1. What is the Importance of Denitrification?

As the denitrification process can remove NO₃⁻, alleviating its leaching to groundwater, it can be strategically used to treat sewage/animal residues of high nitrogen content. However, denitrification can leak N₂O, which is an ozone-depleting substance and a greenhouse gas and this can have a harmful influence on global warming.

Secondly, the denitrification process is widely used for the removal of nitrogen from sewage and municipal wastewater. Also, to prevent groundwater pollution with nitrate, due to excessive agricultural/residential fertilizer usage, it is used. The process is also used in industrial wastewater treatment and various denitrifying bioreactor types are available. On the other hand, aerobic denitrification offers to eliminate the need for separate tanks and reduce sludge yield. 
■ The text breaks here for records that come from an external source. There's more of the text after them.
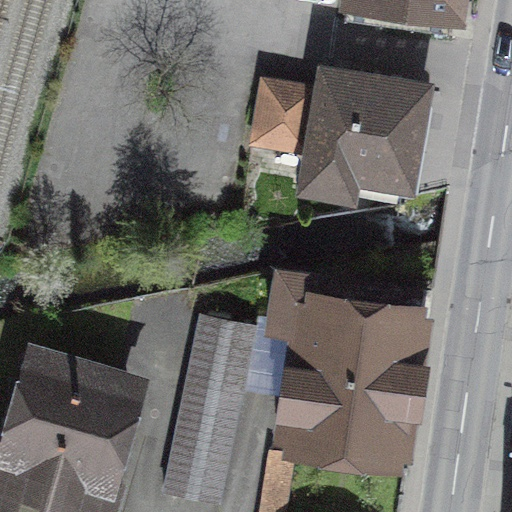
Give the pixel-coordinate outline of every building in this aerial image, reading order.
[(454,9),(455,0),(383,0),(381,24),(450,34),(453,9),(454,9)] [(422,89),(327,72),(309,181),(348,188),(351,169),(406,178),(422,89)] [(315,88),(265,80),(255,139),(304,147),(315,88)] [(417,289),(278,268),(270,320),(302,325),(303,322),(314,324),(296,439),(392,453),(417,289)] [(201,312),(164,489),(220,500),(256,324),(201,312)] [(126,481),(151,374),(33,347),(9,455),(126,481)] [(287,511),(297,454),(269,450),(259,511),(287,511)] [(0,511),(118,511),(126,481),(9,455),(0,483),(0,511)]
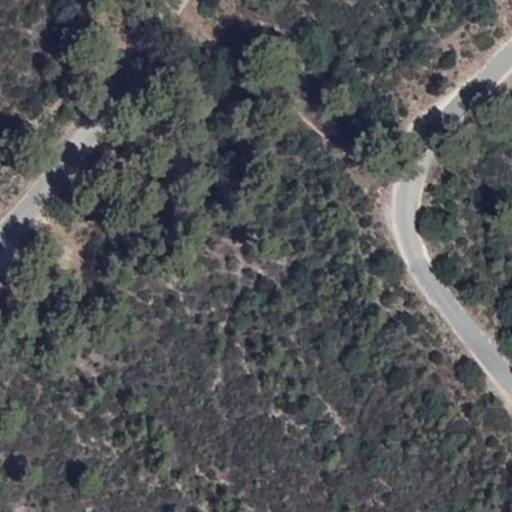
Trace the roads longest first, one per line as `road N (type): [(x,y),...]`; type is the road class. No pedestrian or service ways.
road 1 (unclassified): [(511,54),(428,139),(409,204),(420,267),(511,383)]
road 2 (unclassified): [(182,0),(97,127),(0,223)]
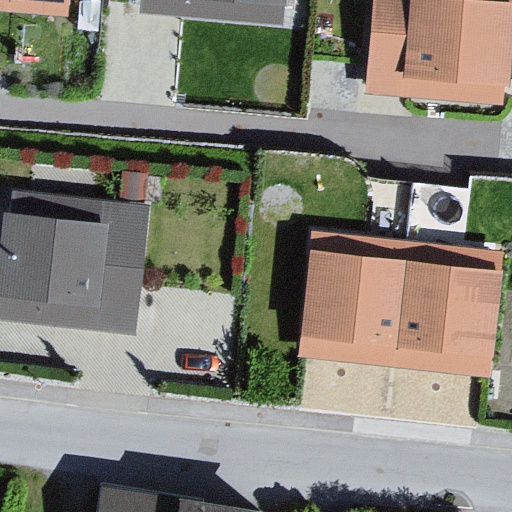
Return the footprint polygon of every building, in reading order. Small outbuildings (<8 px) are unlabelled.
[(65,0),(0,0),(0,10),(63,18),(65,0)] [(282,0),(135,0),(135,12),(280,30),(282,0)] [(507,0),(368,0),(365,95),(504,104),(507,0)] [(0,320),(131,333),(142,205),(0,191),(0,320)] [(495,247),(306,233),(289,336),(295,340),(293,358),(485,381),(495,247)] [(257,511),(258,508),(93,487),(89,511),(257,511)]
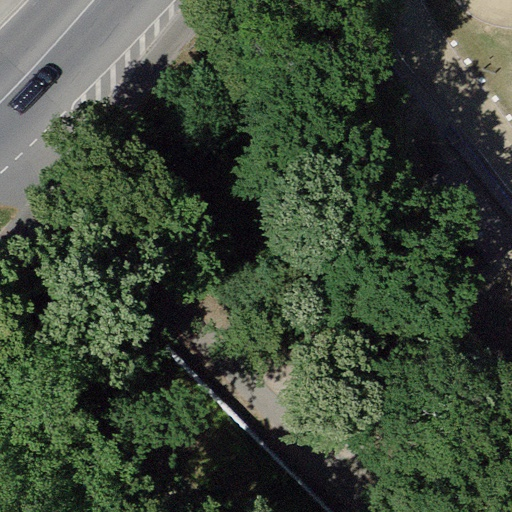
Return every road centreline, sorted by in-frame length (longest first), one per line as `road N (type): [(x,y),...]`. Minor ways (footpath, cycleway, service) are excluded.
road 1 (residential): [(379,511),(0,131)]
road 2 (primary): [(0,106),(96,0)]
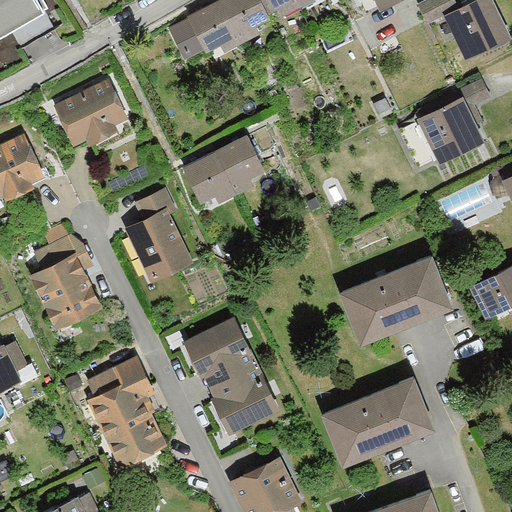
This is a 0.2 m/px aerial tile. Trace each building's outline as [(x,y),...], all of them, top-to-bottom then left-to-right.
[(0,0),(0,35),(49,7),(44,0),(0,0)] [(192,18),(173,28),(186,53),(205,43),(207,46),(267,15),(265,11),(285,0),(219,0),(190,15),(192,18)] [(391,0),(361,0),(366,9),(380,2),(382,5),(391,0)] [(456,6),(453,0),(428,0),(419,4),(427,21),(456,6)] [(508,35),(490,0),(477,0),(448,14),(468,55),(508,35)] [(416,121),(400,129),(418,165),(440,154),(442,157),(480,139),(464,107),(490,94),(482,79),(413,113),(416,121)] [(107,81),(58,105),(74,139),(88,133),(91,139),(114,128),(110,121),(124,114),(107,81)] [(385,98),(374,104),(380,116),(391,111),(385,98)] [(247,135),(185,166),(201,198),(262,167),(247,135)] [(23,136),(0,147),(0,189),(4,188),(7,195),(30,184),(26,177),(40,171),(23,136)] [(511,167),(502,172),(511,192),(511,167)] [(172,207),(163,190),(138,202),(146,218),(133,225),(146,252),(141,254),(152,277),(189,259),(165,211),(172,207)] [(51,265),(34,273),(58,323),(98,303),(74,256),(80,253),(72,236),(43,249),(51,265)] [(431,256),(342,291),(361,338),(449,303),(431,256)] [(511,265),(475,285),(491,315),(511,303),(511,265)] [(275,406),(233,319),(187,341),(202,372),(211,367),(224,394),(215,398),(229,428),(275,406)] [(15,342),(0,349),(0,399),(35,382),(15,342)] [(136,358),(90,380),(98,395),(91,399),(120,457),(160,437),(140,396),(151,390),(136,358)] [(413,377),(324,412),(343,459),(431,424),(413,377)] [(278,459),(233,481),(248,511),(272,511),(298,500),(278,459)] [(436,511),(429,490),(364,511),(436,511)] [(97,511),(86,491),(47,511),(97,511)]
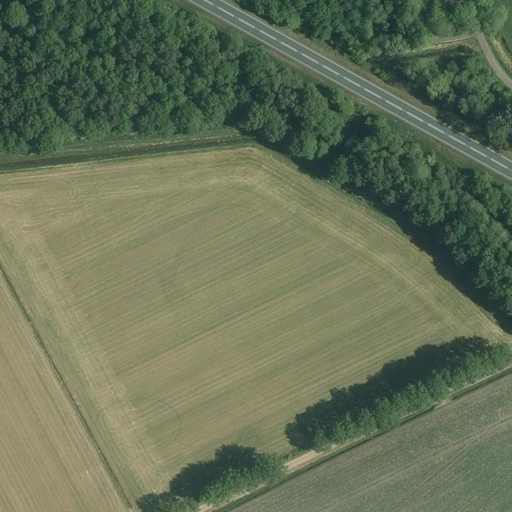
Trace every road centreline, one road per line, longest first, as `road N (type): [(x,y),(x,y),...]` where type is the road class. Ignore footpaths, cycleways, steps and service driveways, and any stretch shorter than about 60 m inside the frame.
road 1 (trunk): [(511,172),(202,0)]
road 2 (track): [(197,511),(511,358)]
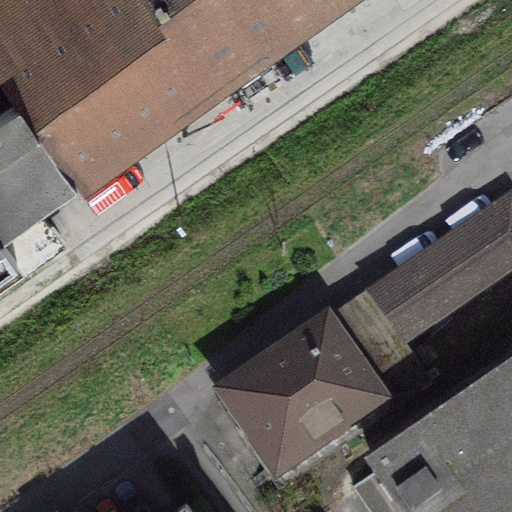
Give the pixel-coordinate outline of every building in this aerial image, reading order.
[(327,0),(0,0),(0,68),(76,179),(327,0)] [(0,230),(76,179),(0,68),(0,230)] [(511,265),(511,204),(510,202),(371,297),(226,398),(278,470),(422,370),(402,340),(511,265)] [(0,235),(0,264),(12,256),(16,260),(18,258),(0,235)] [(511,511),(511,380),(355,487),(371,511),(511,511)]
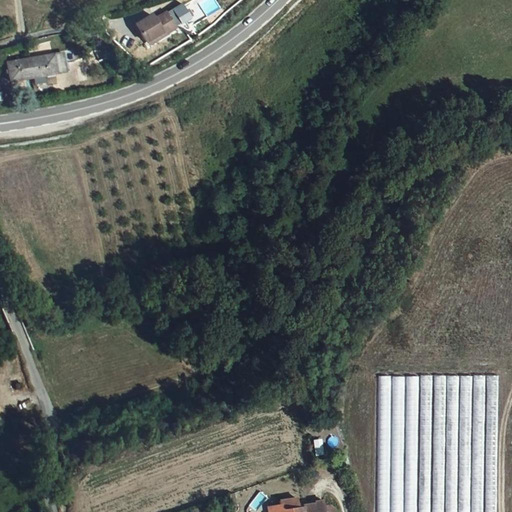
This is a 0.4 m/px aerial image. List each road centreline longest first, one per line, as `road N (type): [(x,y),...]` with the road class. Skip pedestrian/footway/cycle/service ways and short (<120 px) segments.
road 1 (secondary): [(277,0),(221,47),(144,88),(0,123)]
road 2 (unclassified): [(52,511),(50,432),(0,280)]
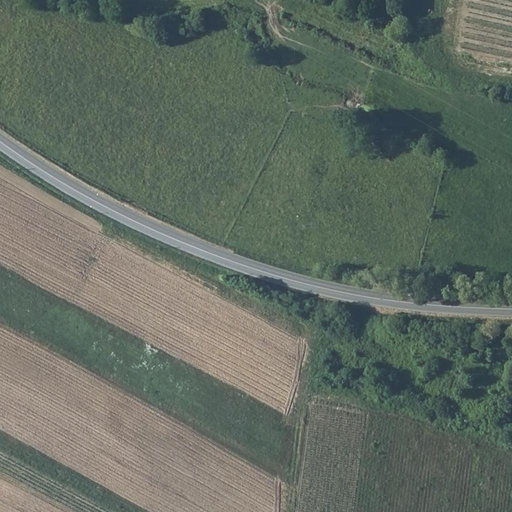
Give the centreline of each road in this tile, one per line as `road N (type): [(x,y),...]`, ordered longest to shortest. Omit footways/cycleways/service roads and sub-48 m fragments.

2. What is Denitrification?

It is defined as the reduction of nitrate or nitrite, by microbes, to electron transport phosphorylation that results in gaseous Nitrogen in the form of dinitrogen (N₂) or oxides of Nitrogen. Chemical fertilizers being the source of ammonium in the atmosphere are reduced to nitrogen in the denitrification process of nitrogen cycle. The denitrification process can be undergone in aerobic as well as anaerobic conditions. 

3. What are the Factors Affecting the Denitrification Process?

Organic content in the soil which is the only source of nutrition for bacteria is the major factor influencing the denitrification process. Other various factors that affect the process include soil pH, temperature, soil texture, oxygen content in the soil, moisture content in the soil and concentration of nitrate in the soil.